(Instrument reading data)
************
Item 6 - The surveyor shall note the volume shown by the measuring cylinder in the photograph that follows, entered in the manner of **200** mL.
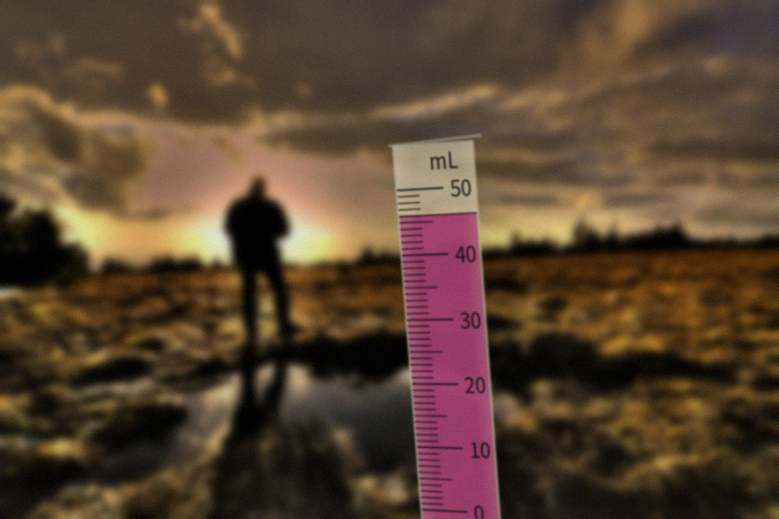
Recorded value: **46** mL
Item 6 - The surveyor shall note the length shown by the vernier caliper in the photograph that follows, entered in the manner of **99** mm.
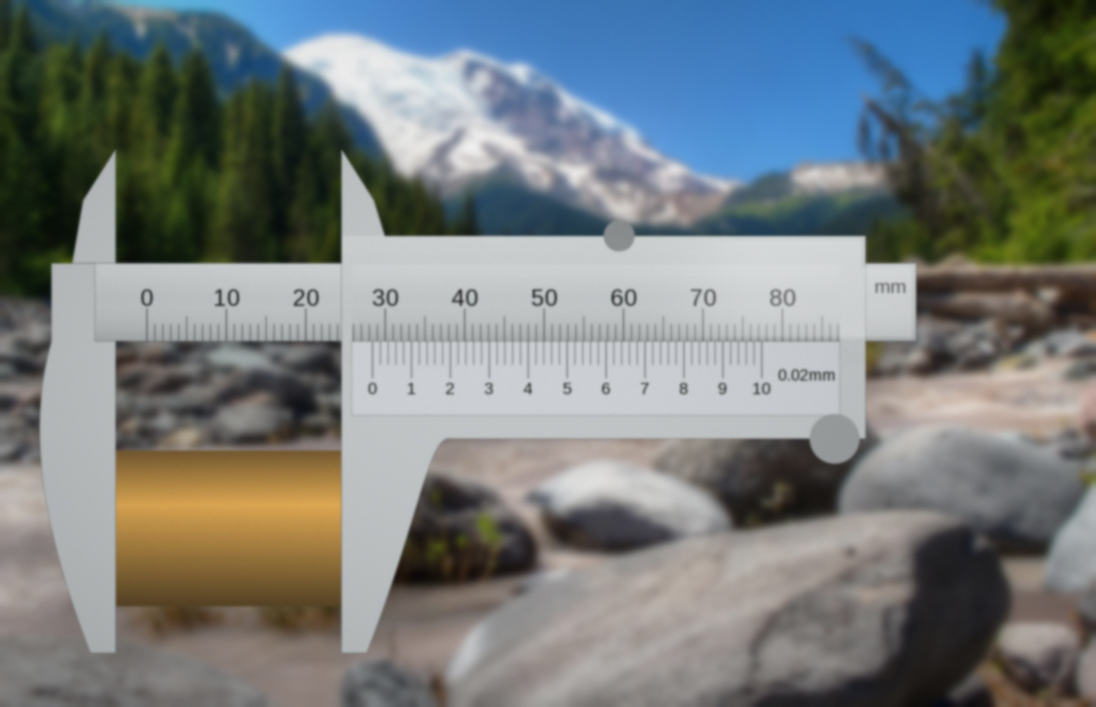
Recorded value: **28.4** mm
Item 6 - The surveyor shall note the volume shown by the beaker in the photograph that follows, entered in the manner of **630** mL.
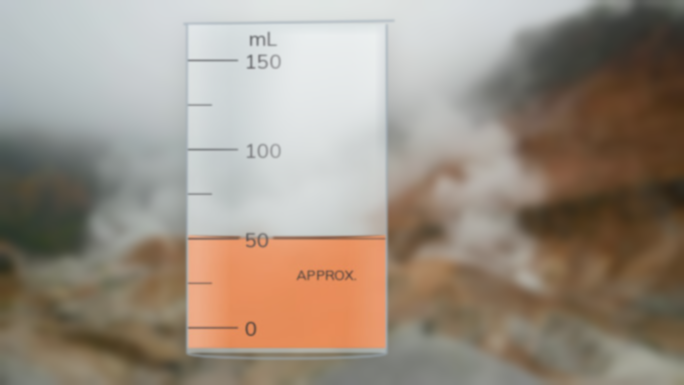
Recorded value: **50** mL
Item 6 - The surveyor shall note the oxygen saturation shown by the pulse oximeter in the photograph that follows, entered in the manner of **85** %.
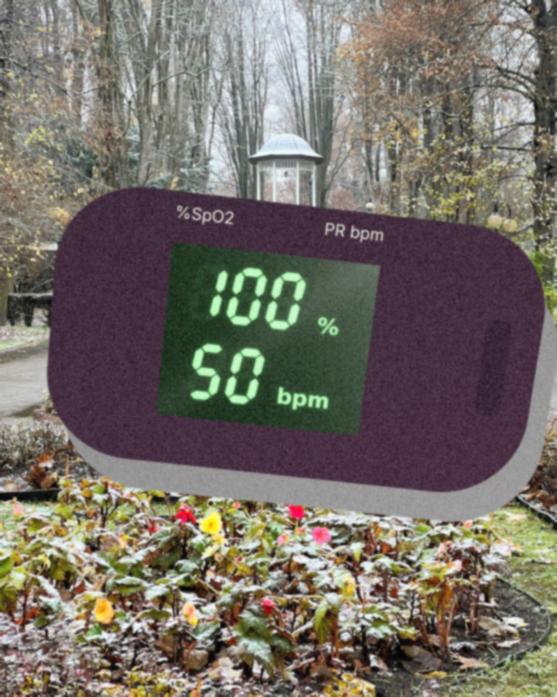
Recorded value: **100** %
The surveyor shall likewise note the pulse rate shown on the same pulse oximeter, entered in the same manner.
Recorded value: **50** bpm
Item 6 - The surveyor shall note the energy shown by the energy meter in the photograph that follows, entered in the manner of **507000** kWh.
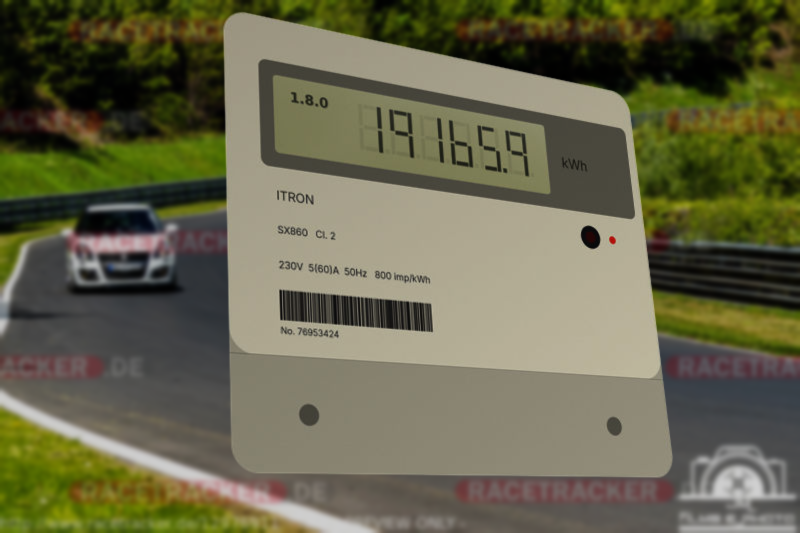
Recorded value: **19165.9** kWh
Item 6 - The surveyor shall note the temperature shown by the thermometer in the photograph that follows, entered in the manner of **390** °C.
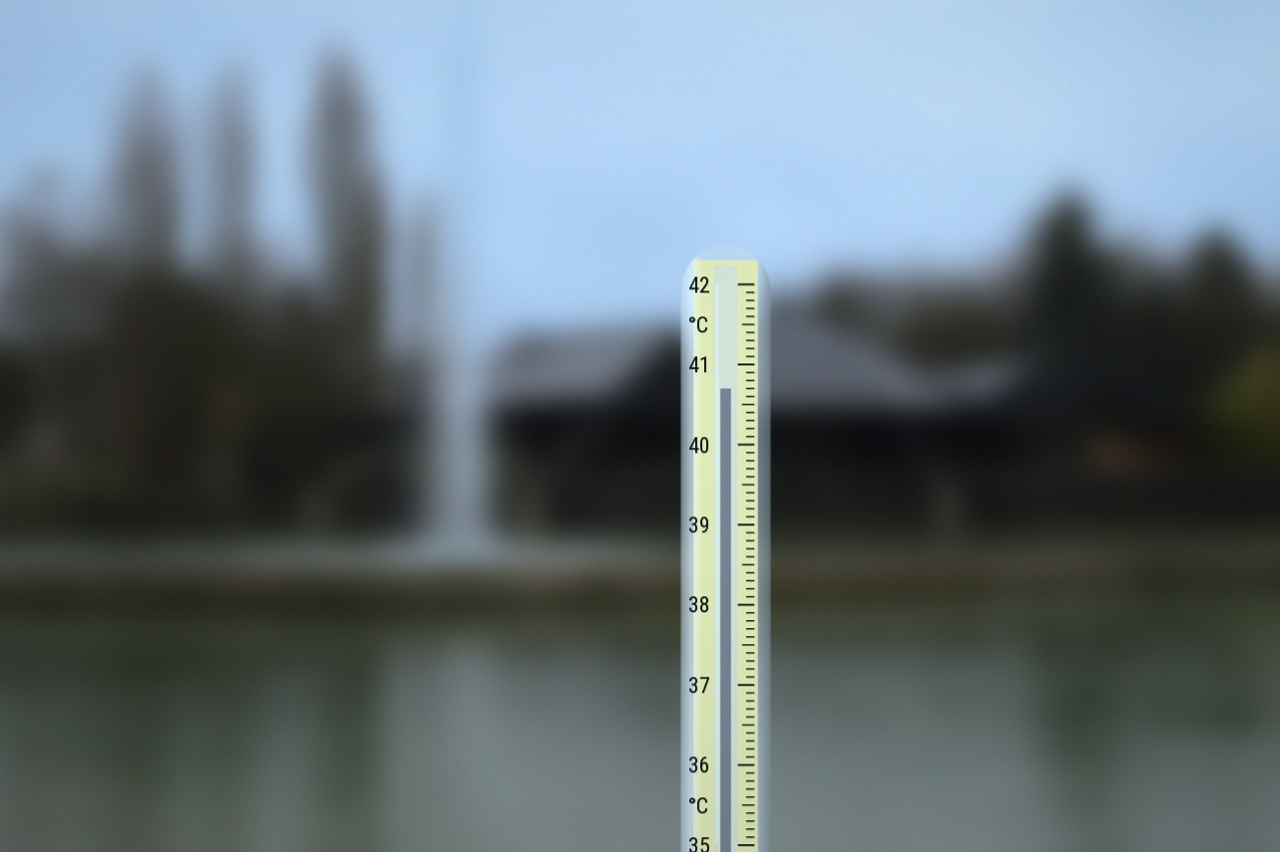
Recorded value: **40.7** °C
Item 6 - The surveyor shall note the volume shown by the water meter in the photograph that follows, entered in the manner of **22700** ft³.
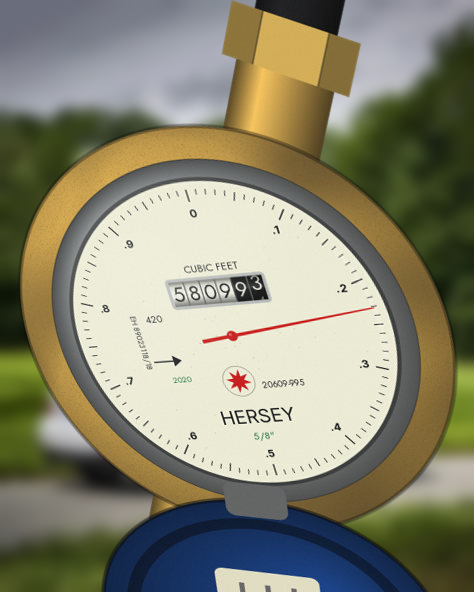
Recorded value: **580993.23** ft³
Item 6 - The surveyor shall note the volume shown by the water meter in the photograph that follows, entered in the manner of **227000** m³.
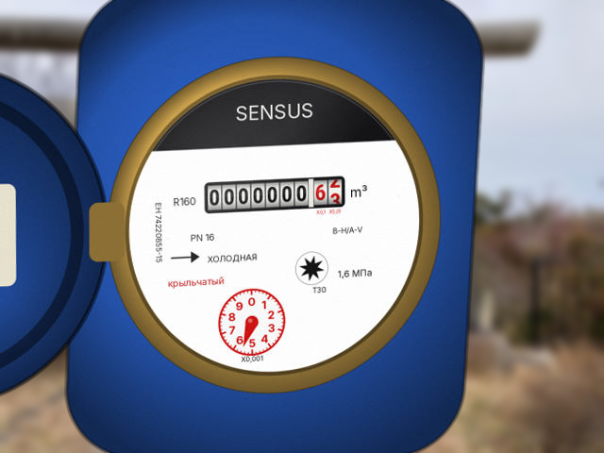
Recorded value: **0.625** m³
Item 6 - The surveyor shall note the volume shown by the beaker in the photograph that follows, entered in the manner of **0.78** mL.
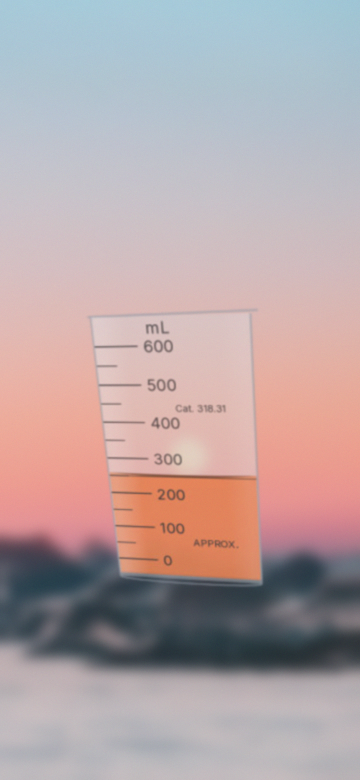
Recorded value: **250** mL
************
*Problem statement*
Write out the rows above again with every "surveyor" swapped for "inspector" and nothing else changed. Leave the pictures out.

*Result for this task*
Item 6 - The inspector shall note the volume shown by the measuring cylinder in the photograph that follows, entered in the manner of **200** mL.
Recorded value: **46** mL
Item 6 - The inspector shall note the length shown by the vernier caliper in the photograph that follows, entered in the manner of **99** mm.
Recorded value: **28.4** mm
Item 6 - The inspector shall note the volume shown by the beaker in the photograph that follows, entered in the manner of **630** mL.
Recorded value: **50** mL
Item 6 - The inspector shall note the oxygen saturation shown by the pulse oximeter in the photograph that follows, entered in the manner of **85** %.
Recorded value: **100** %
The inspector shall likewise note the pulse rate shown on the same pulse oximeter, entered in the same manner.
Recorded value: **50** bpm
Item 6 - The inspector shall note the energy shown by the energy meter in the photograph that follows, entered in the manner of **507000** kWh.
Recorded value: **19165.9** kWh
Item 6 - The inspector shall note the temperature shown by the thermometer in the photograph that follows, entered in the manner of **390** °C.
Recorded value: **40.7** °C
Item 6 - The inspector shall note the volume shown by the water meter in the photograph that follows, entered in the manner of **22700** ft³.
Recorded value: **580993.23** ft³
Item 6 - The inspector shall note the volume shown by the water meter in the photograph that follows, entered in the manner of **227000** m³.
Recorded value: **0.625** m³
Item 6 - The inspector shall note the volume shown by the beaker in the photograph that follows, entered in the manner of **0.78** mL.
Recorded value: **250** mL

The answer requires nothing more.